Lunch was at Din Tai Fung, which is a Taiwanese dumpling and noodle restaurant. The children were very excited because it holds one Michelin star. A word of caution because our favourite dim sum restaurant in London, Yauatcha, also holds one Michelin star. The price, ambience and clientele are completely different between the two but I would say that what unites them is that both restaurants do what they do extremely well, the welcome is genuine, the service is efficient and that I have never left either establishment feeling unhappy.
Today we had a variety of noodle and dumpling dishes along with some prawns coated in a salted egg yolk batter and tender pea shoots fried in garlic. There was a long queue and whilst waiting, we watched the chefs at work making hundreds and hundreds of dumplings, through a glass window at the front of the restaurant.
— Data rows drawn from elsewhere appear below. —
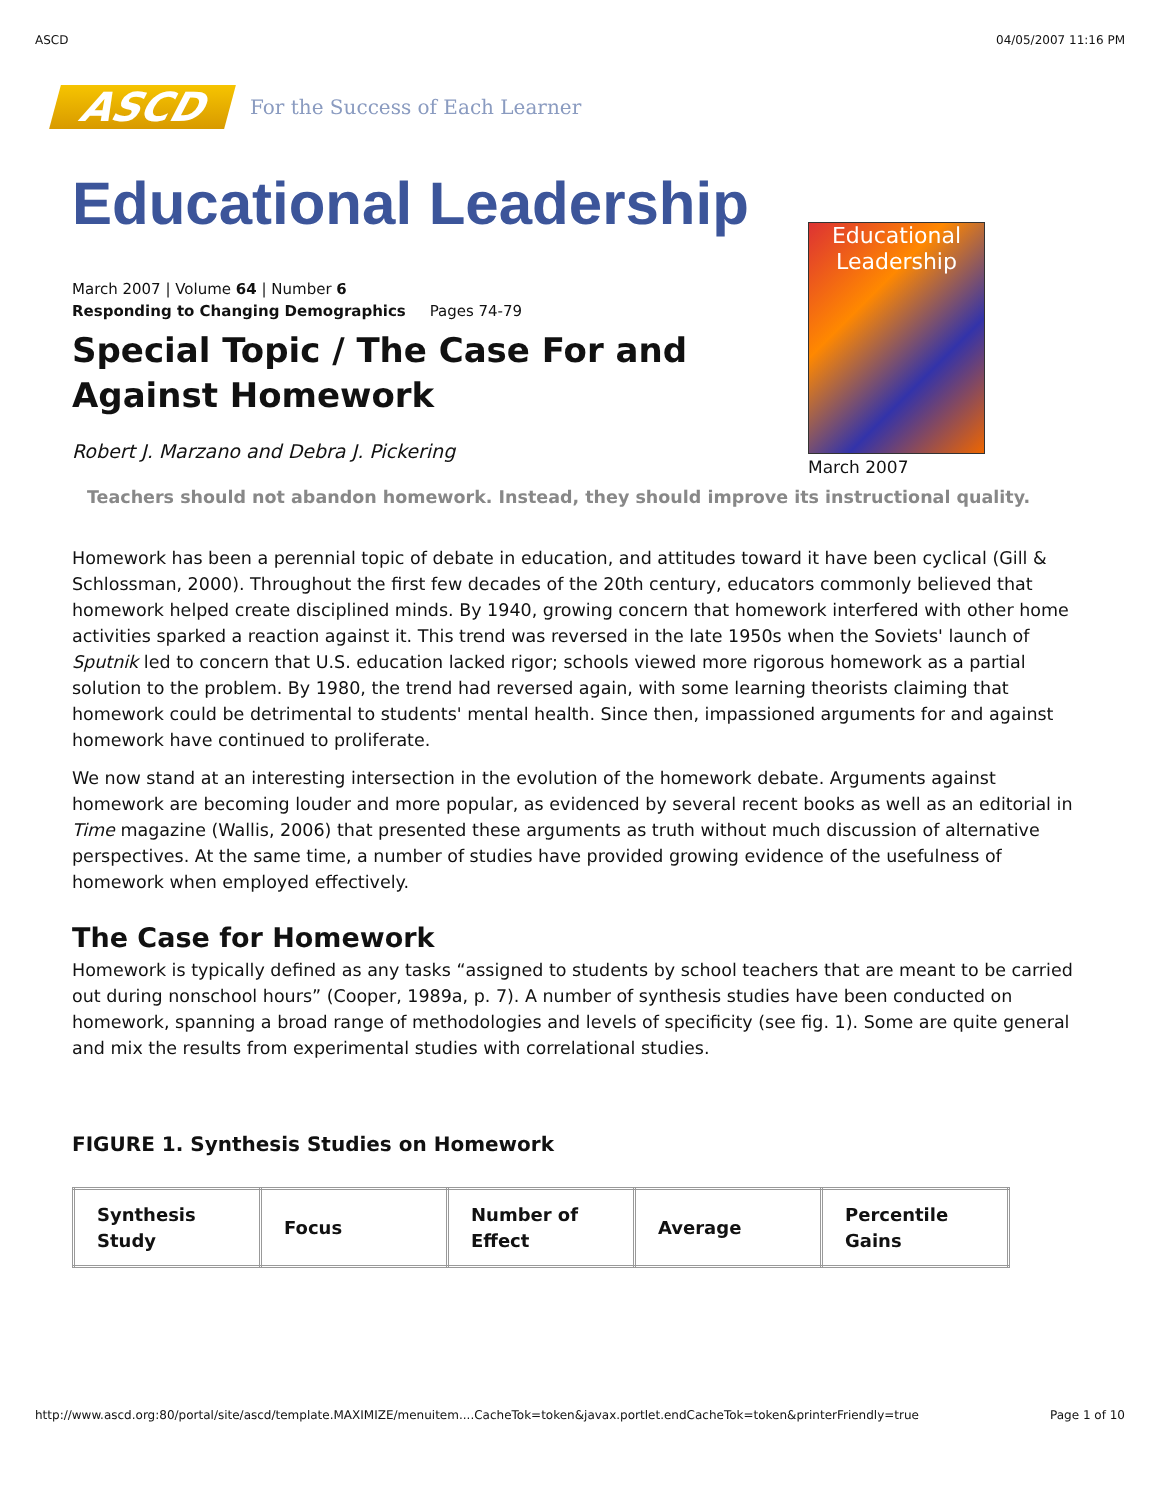ASCD 04/05/2007 11:16 PM
ASCD
For the Success of Each Learner
Educational Leadership
March 2007 | Volume 64 | Number 6
Responding to Changing Demographics Pages 74-79
Educational Leadership
March 2007
Special Topic / The Case For and Against Homework
Robert J. Marzano and Debra J. Pickering
Teachers should not abandon homework. Instead, they should improve its instructional quality.
Homework has been a perennial topic of debate in education, and attitudes toward it have been cyclical (Gill & Schlossman, 2000). Throughout the first few decades of the 20th century, educators commonly believed that homework helped create disciplined minds. By 1940, growing concern that homework interfered with other home activities sparked a reaction against it. This trend was reversed in the late 1950s when the Soviets' launch of Sputnik led to concern that U.S. education lacked rigor; schools viewed more rigorous homework as a partial solution to the problem. By 1980, the trend had reversed again, with some learning theorists claiming that homework could be detrimental to students' mental health. Since then, impassioned arguments for and against homework have continued to proliferate.
We now stand at an interesting intersection in the evolution of the homework debate. Arguments against homework are becoming louder and more popular, as evidenced by several recent books as well as an editorial in Time magazine (Wallis, 2006) that presented these arguments as truth without much discussion of alternative perspectives. At the same time, a number of studies have provided growing evidence of the usefulness of homework when employed effectively.
The Case for Homework
Homework is typically defined as any tasks “assigned to students by school teachers that are meant to be carried out during nonschool hours” (Cooper, 1989a, p. 7). A number of synthesis studies have been conducted on homework, spanning a broad range of methodologies and levels of specificity (see fig. 1). Some are quite general and mix the results from experimental studies with correlational studies.
FIGURE 1. Synthesis Studies on Homework
| Synthesis Study | Focus | Number of Effect | Average | Percentile Gains |
| --- | --- | --- | --- | --- |
http://www.ascd.org:80/portal/site/ascd/template.MAXIMIZE/menuitem....CacheTok=token&javax.portlet.endCacheTok=token&printerFriendly=true Page 1 of 10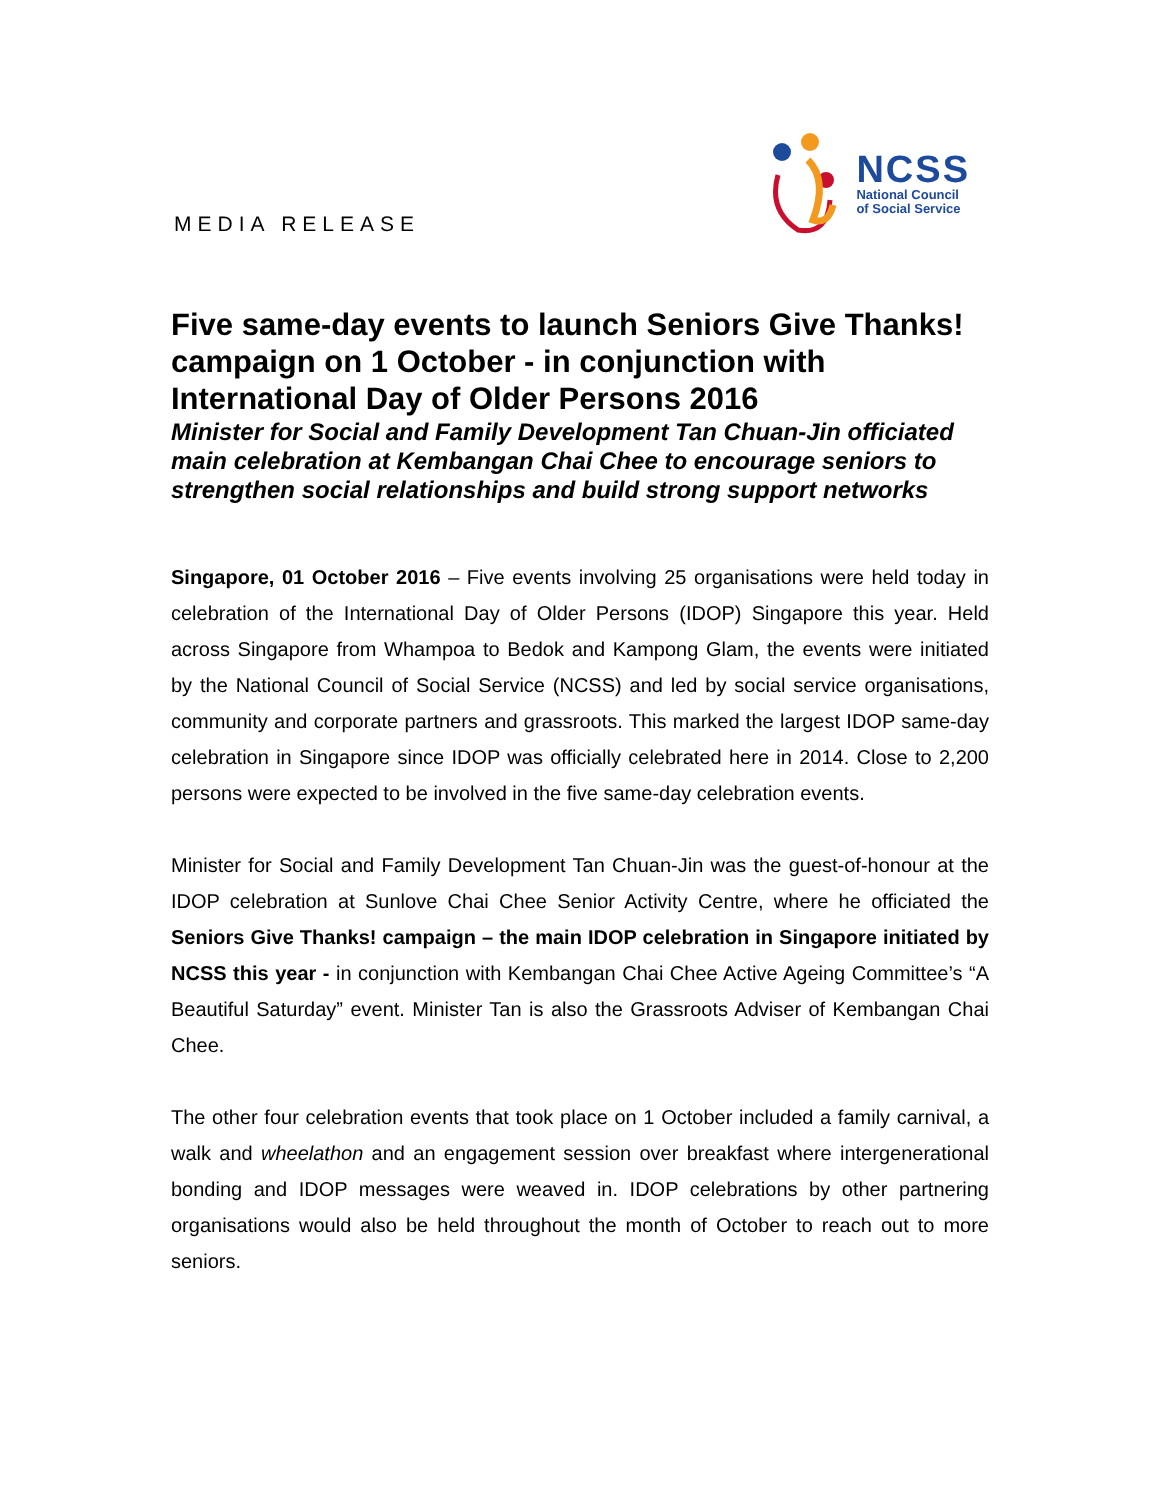MEDIA RELEASE
NCSS
National Council
of Social Service
Five same-day events to launch Seniors Give Thanks! campaign on 1 October - in conjunction with International Day of Older Persons 2016
Minister for Social and Family Development Tan Chuan-Jin officiated main celebration at Kembangan Chai Chee to encourage seniors to strengthen social relationships and build strong support networks
Singapore, 01 October 2016 – Five events involving 25 organisations were held today in celebration of the International Day of Older Persons (IDOP) Singapore this year. Held across Singapore from Whampoa to Bedok and Kampong Glam, the events were initiated by the National Council of Social Service (NCSS) and led by social service organisations, community and corporate partners and grassroots. This marked the largest IDOP same-day celebration in Singapore since IDOP was officially celebrated here in 2014. Close to 2,200 persons were expected to be involved in the five same-day celebration events.
Minister for Social and Family Development Tan Chuan-Jin was the guest-of-honour at the IDOP celebration at Sunlove Chai Chee Senior Activity Centre, where he officiated the Seniors Give Thanks! campaign – the main IDOP celebration in Singapore initiated by NCSS this year - in conjunction with Kembangan Chai Chee Active Ageing Committee’s “A Beautiful Saturday” event. Minister Tan is also the Grassroots Adviser of Kembangan Chai Chee.
The other four celebration events that took place on 1 October included a family carnival, a walk and wheelathon and an engagement session over breakfast where intergenerational bonding and IDOP messages were weaved in. IDOP celebrations by other partnering organisations would also be held throughout the month of October to reach out to more seniors.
We wandered around the Pavilion Shopping Mall for awhile but I don’t really enjoy shopping unless it’s for kitchenware. Junior 2 has a bee in her bonnet and really wants to head to Petaling Street, which is the heart of old Chinatown and where she thinks she can find a street market similar to the one in Hong Kong’s Mongkok area.
Since we have dinner out with my parents, and it was late afternoon, I decided we should head back to the apartment for a rest.
Dinner started with another of Malaysia’s famous street food, satay. The rest of the dinner was actually a buffet which is what Malaysians like because we are adventurous eaters and will happily load our plates with a mish-mash of foods from round the world.
Personally speaking, I think you need to proceed carefully and have some sort of game plan, because it’s too easy to try everything and enjoy nothing. My favourite buffets are actually Korean or Japanese because you get to choose the best dishes from just one cuisine.
We end the meal with a range of TWG teas, not by choice but by error. We had asked for fresh mint tea and what came to the table was Morrocan Mint…along with Earl Grey, English Breakfast and Jasmine teas. It turns out that the labels for the teabags were all green and so I guess the kitchen staff just didn’t look carefully.
One final note of hilarity. Whilst looking round the dessert section, we noticed that part of the decoration consisted of large chocolate fishes. One fish was noticibly missing and we laughed at the thought of someone stuffing her handbag with the fish (no one could have eaten that big fish at the end of a buffet meal).
On the way out of the hotel I passed by the Deli…well, who’s having the last laugh? The price of one of these fishes costs as much as the dinner itself so if you take one home your dinner is virtually free. I never thought fishing could pay off like this…
Tomorow threatens to be a disjointed day as my parents have plans which require us to be entirely flexible. Let’s see what fun things I can write about then.